(Dataset records begins)

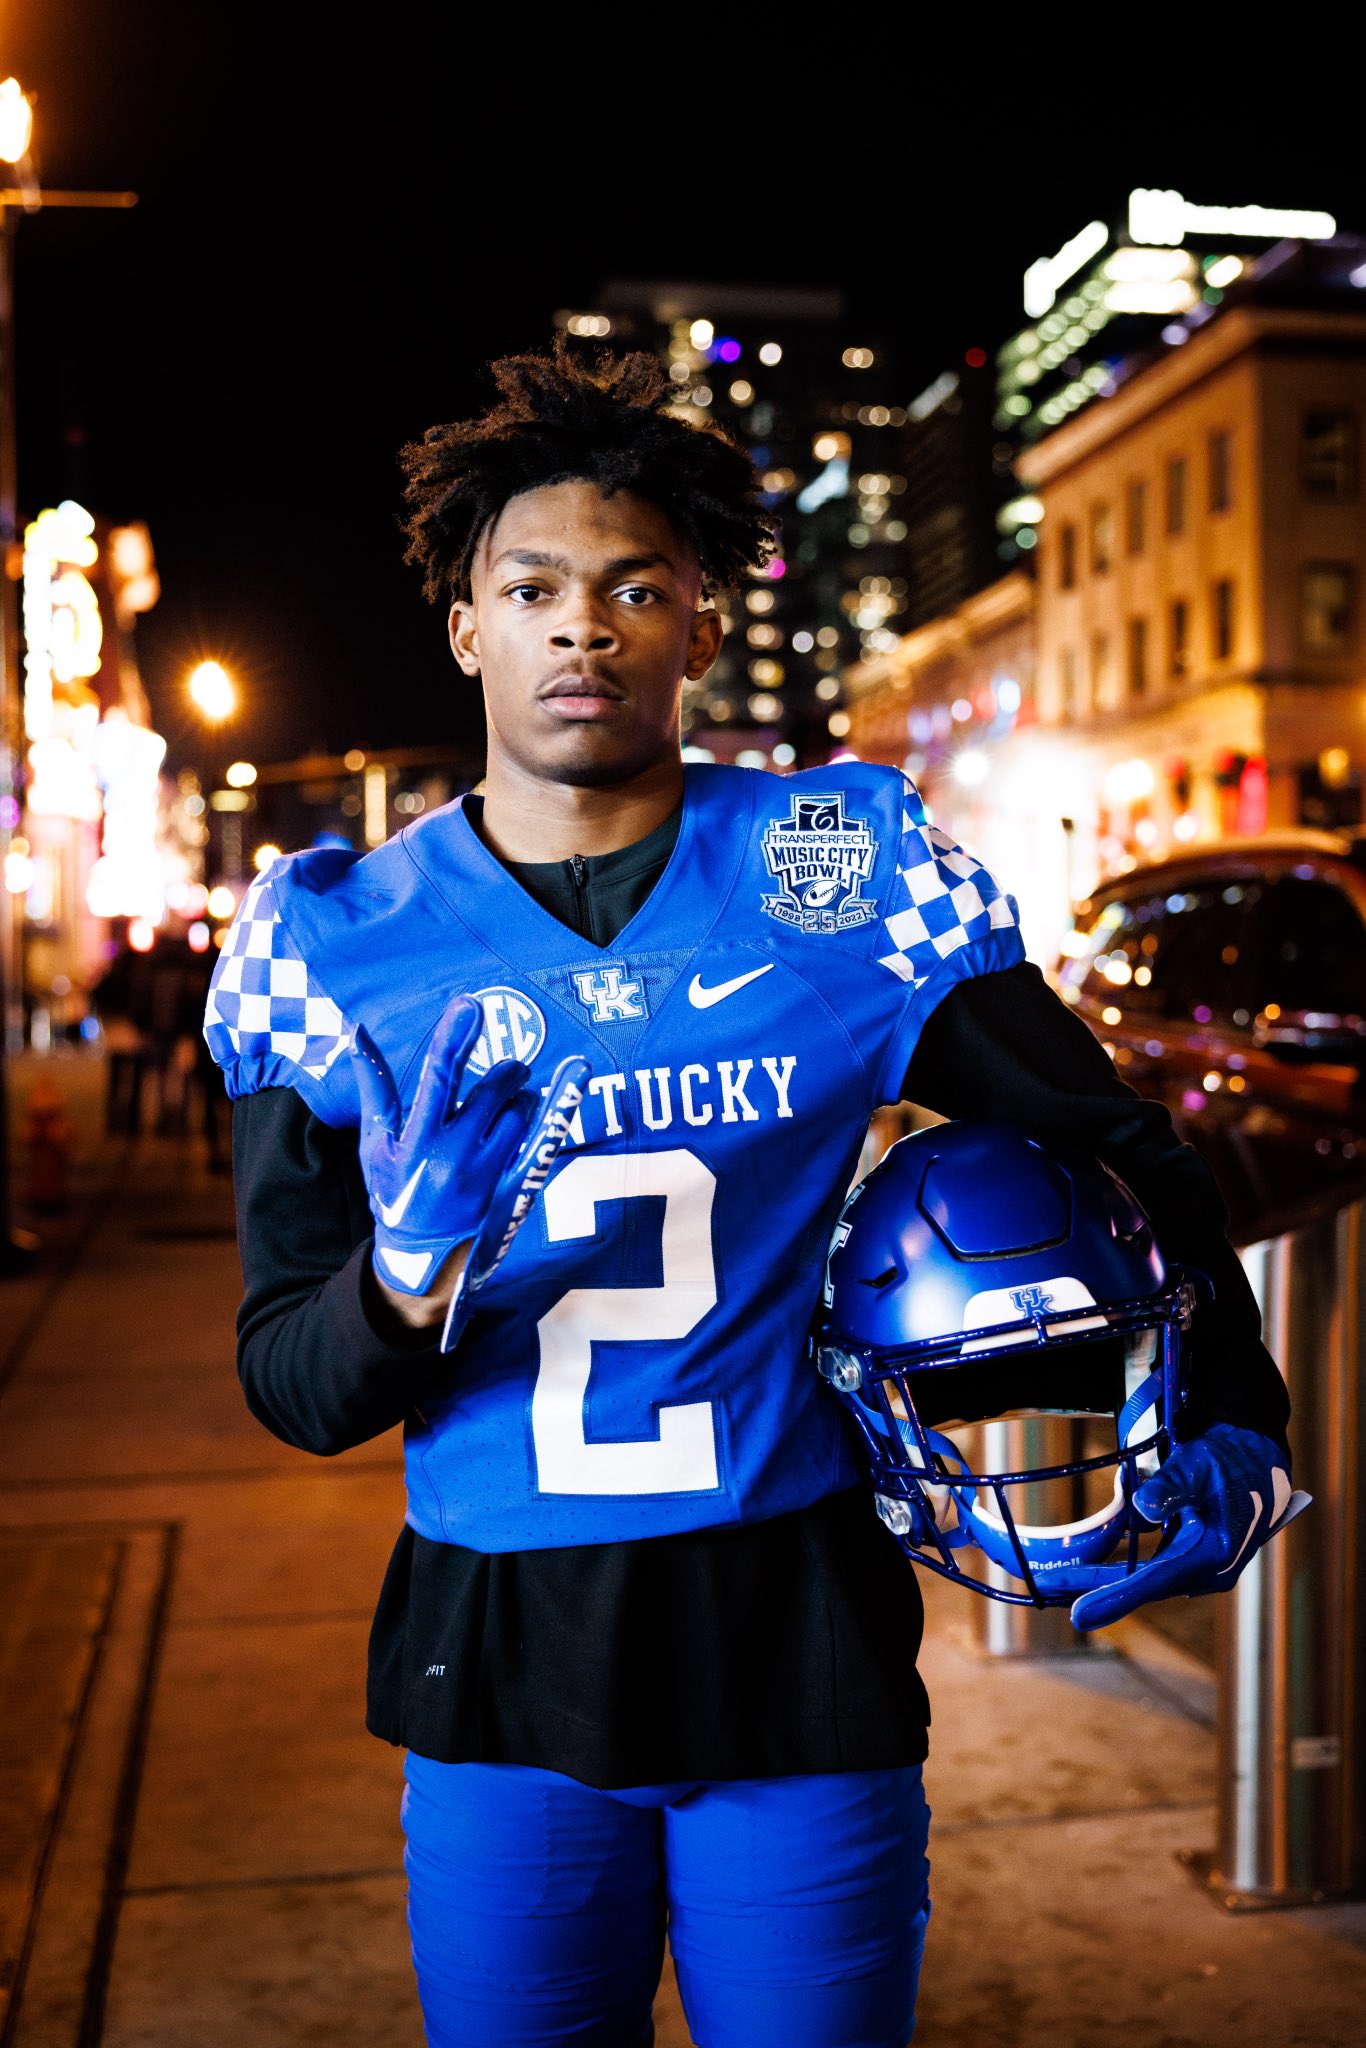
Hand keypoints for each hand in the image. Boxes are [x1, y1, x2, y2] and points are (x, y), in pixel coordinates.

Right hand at [354, 994, 588, 1314]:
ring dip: (519, 1097)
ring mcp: (486, 1173)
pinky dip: (559, 1103)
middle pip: (490, 1090)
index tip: (469, 1005)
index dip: (453, 1039)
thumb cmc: (392, 1189)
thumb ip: (374, 1088)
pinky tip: (577, 1072)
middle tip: (507, 1072)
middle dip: (503, 1072)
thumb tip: (357, 1032)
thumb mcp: (374, 1143)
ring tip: (508, 1108)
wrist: (420, 1255)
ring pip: (518, 1111)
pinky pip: (543, 1138)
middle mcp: (452, 1155)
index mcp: (415, 1141)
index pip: (436, 1078)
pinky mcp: (512, 1186)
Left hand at [1069, 1423, 1310, 1631]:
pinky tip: (1088, 1571)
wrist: (1259, 1462)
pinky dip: (1120, 1571)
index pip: (1154, 1581)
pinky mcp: (1192, 1563)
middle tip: (1046, 1588)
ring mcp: (1201, 1570)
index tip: (1078, 1616)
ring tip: (1056, 1582)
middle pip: (1142, 1585)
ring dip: (1102, 1581)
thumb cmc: (1230, 1460)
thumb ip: (1171, 1486)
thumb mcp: (1199, 1464)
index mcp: (1214, 1553)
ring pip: (1143, 1580)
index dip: (1113, 1598)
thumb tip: (1141, 1509)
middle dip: (1093, 1589)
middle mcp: (1208, 1572)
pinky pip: (1150, 1571)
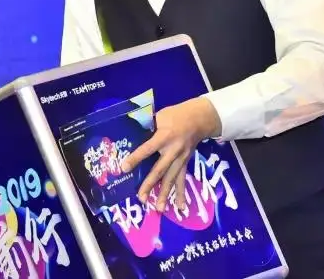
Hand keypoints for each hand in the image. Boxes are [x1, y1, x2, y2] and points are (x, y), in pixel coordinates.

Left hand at [120, 97, 221, 211]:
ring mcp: (181, 159)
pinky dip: (182, 194)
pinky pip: (182, 180)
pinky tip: (181, 207)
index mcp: (164, 136)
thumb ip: (148, 126)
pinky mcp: (185, 163)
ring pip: (172, 179)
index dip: (135, 158)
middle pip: (160, 170)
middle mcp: (173, 151)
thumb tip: (131, 134)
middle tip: (141, 198)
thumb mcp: (160, 116)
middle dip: (150, 184)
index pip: (147, 149)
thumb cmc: (176, 115)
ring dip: (165, 194)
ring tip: (159, 208)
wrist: (200, 119)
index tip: (124, 168)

(Dataset records ends)

● Exercise requirements
All lines above with "hand" in them should be returned.

● Answer for the task
Hand keypoints for each hand in the image. Boxes are [x1, y1, x2, y2] and points are (x, y), in pixel coordinates.
Right hand at [354, 994, 588, 1314]:
Left hand at [1069, 1423, 1310, 1631]:
Hand keypoints for each hand in the image. Boxes are [x1, y1, x2, y2] and points are (x, y), in pixel coordinates.
Left hand at [120, 97, 221, 211]:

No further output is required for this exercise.